Y a-t-il vraiment un «génocide» des fermiers blancs en Afrique du Sud, comme le déclarent certains tweets ?

Afrique

Un fil Twitter très partagé affirme que les fermiers blancs d’Afrique du Sud sont tués massivement. Alors que le pays connaît un vif débat sur la propriété des terres agricoles, le sujet est réel. Mais il est décroissant, si l’on se fie aux statistiques disponibles.

Bonjour, votre question renvoie à un vieux sujet qui a connu une nouvelle exposition ces derniers jours en France, avec l’aide d’un fil Twitter. Retweeté près de 10 000 fois, celui-ci n’annonce rien de moins qu’un «génocide blanc qui frappe l’Afrique du Sud», en s’appuyant essentiellement sur une vidéo Youtube vue elle-même 150 000 fois. Tous deux nous expliquent que «tous les jours en Afrique du Sud», des fermiers blancs et leurs familles sont assassinés, torturés et violés, et que des lois d’expropriation jettent ces fermiers dans la misère. Interrogé sur ses sources, l’auteur du fil renverra également vers les sites d’extrême droite Riposte Laïque et Fdesouche.

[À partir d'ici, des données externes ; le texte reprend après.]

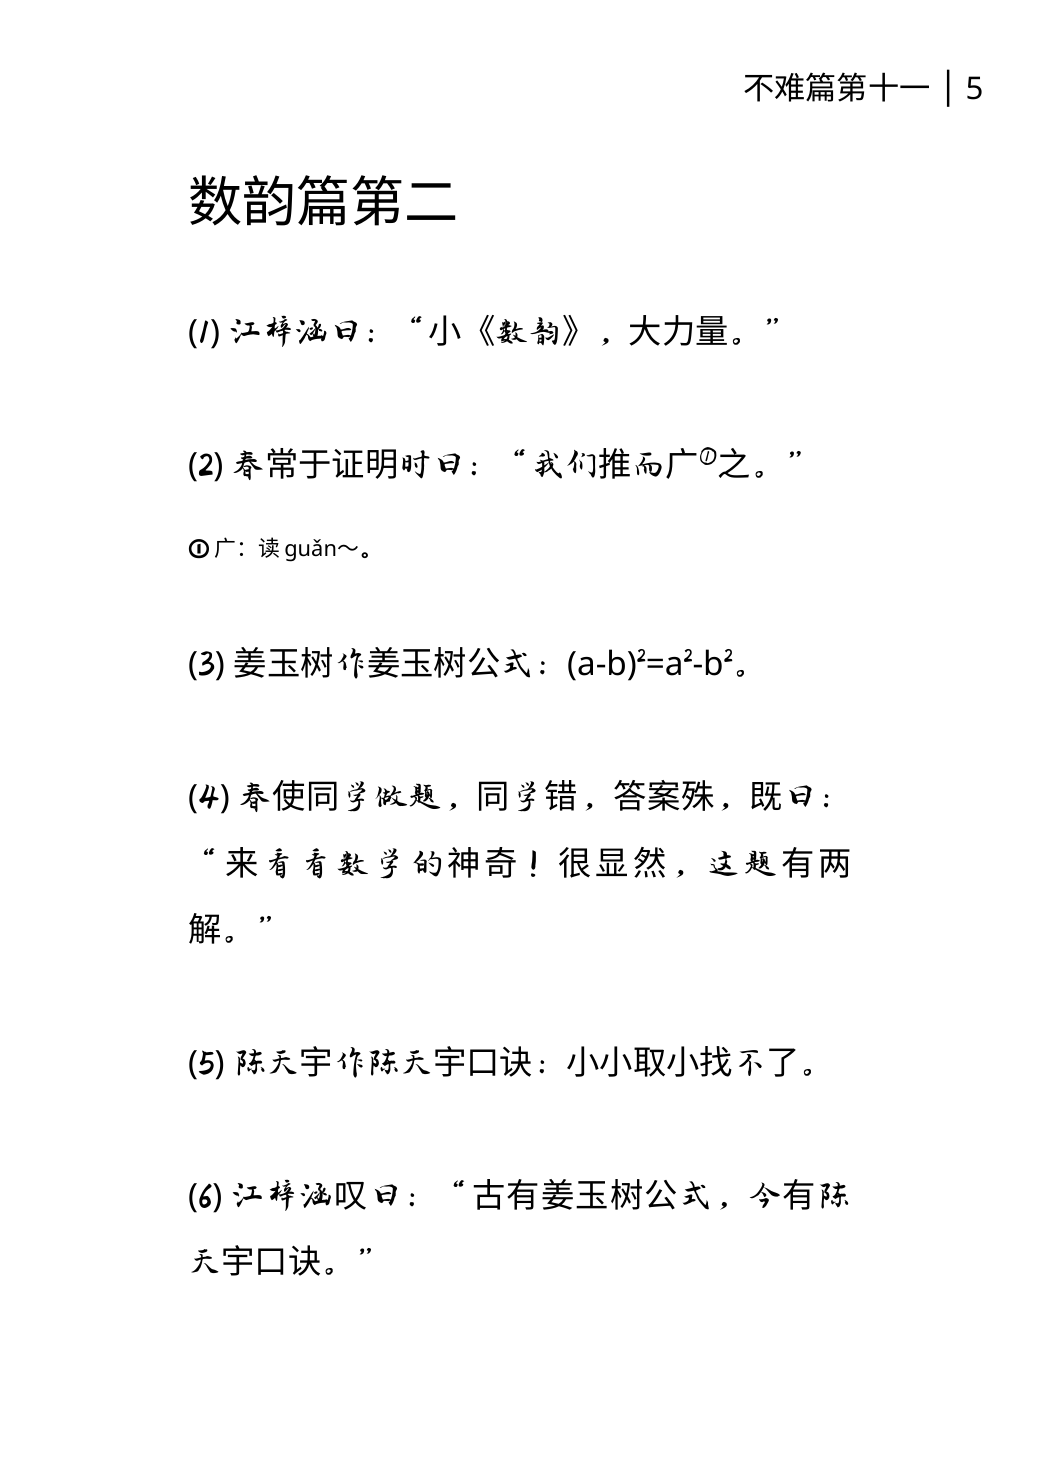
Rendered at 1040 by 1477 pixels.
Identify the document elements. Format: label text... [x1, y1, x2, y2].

Le fil Twitter et la vidéo n’étayent pas leur propos avec beaucoup de données chiffrées. Il en existe pourtant, qui permettent de mesurer la réalité du phénomène, mais aussi le fait qu’il est en régression depuis vingt ans. L’organisation AgriSA, qui représente des agriculteurs sud-africains, a dénombré 47 meurtres entre le 1er avril 2017 et le 31 mars, le plus bas total depuis vingt ans, bien loin des 153 (le record) enregistrés en 1997-1998. Les données d’AgriSA montrent une baisse quasi-constante de ces meurtres. Précisons que ces données n’indiquent pas la couleur de peau des victimes.

La même organisation a en revanche alerté récemment sur une hausse des attaques de fermes, au nombre de 561 en 2017-2018, soit une hausse significative par rapport aux 478 attaques de 2016-2017. Dans son dernier rapport, AgriSA lie cette hausse à une augmentation globale de la délinquance dans le pays, incluant les cambriolages violents ou les meurtres.

Toutefois, si on regarde sur une plus longue période, le nombre d’attaques, comme de meurtres, décline tendanciellement depuis vingt ans.

Un article de Quartz Africa estime ainsi que l’émoi international «contre le génocide des fermiers blancs», largement instrumentalisé par l’extrême droite, néglige les statistiques.

Les données D’AgriSA ont été contestées par d’autres organisations, comme AfriForum, fondée pour défendre les intérêts des Blancs en Afrique du Sud. Cette association a dénombré 72 meurtres de fermiers blancs entre janvier et octobre 2017.

La police, de son côté, n’a pas encore livré de données pour la période 2017-2018. Mais en 2016-2017, elle a dénombré 638 attaques et 74 meurtres.

Ces attaques, dont la réalité n’est donc pas à contester, s’inscrivent à la fois dans un contexte de délinquance globale dans le pays, mais aussi dans un contexte lié au débat sur la propriété des terres : «L’Afrique du Sud n’a rien résolu de l’héritage empoisonné qui hante ses campagnes où la dramatique continuité des inégalités de l’apartheid se résume en un chiffre : 73% des terres arables du pays sont toujours détenues par des Blancs, qui ne comptent que pour 8% des 56 millions d’habitants», écrit Slate. Sur Twitter, le journaliste Brice Miclet a lui aussi replacé la question des attaques de fermes dans le contexte global du pays, que l’on peut résumer ainsi : ce qui appartenait aux Blancs à la fin de l’apartheid leur appartient toujours massivement.

D’où des propositions politiques consistant à exproprier pour de bon ces fermiers, sans compensation. Le 1er août, le président sud-africain, Cyril Ramaphosa (Congrès national africain), a ainsi annoncé sa volonté de modifier la Constitution pour accélérer la redistribution des terres, à destination de la majorité noire et pauvre.

Originally posted 2018-08-11 00:07:37.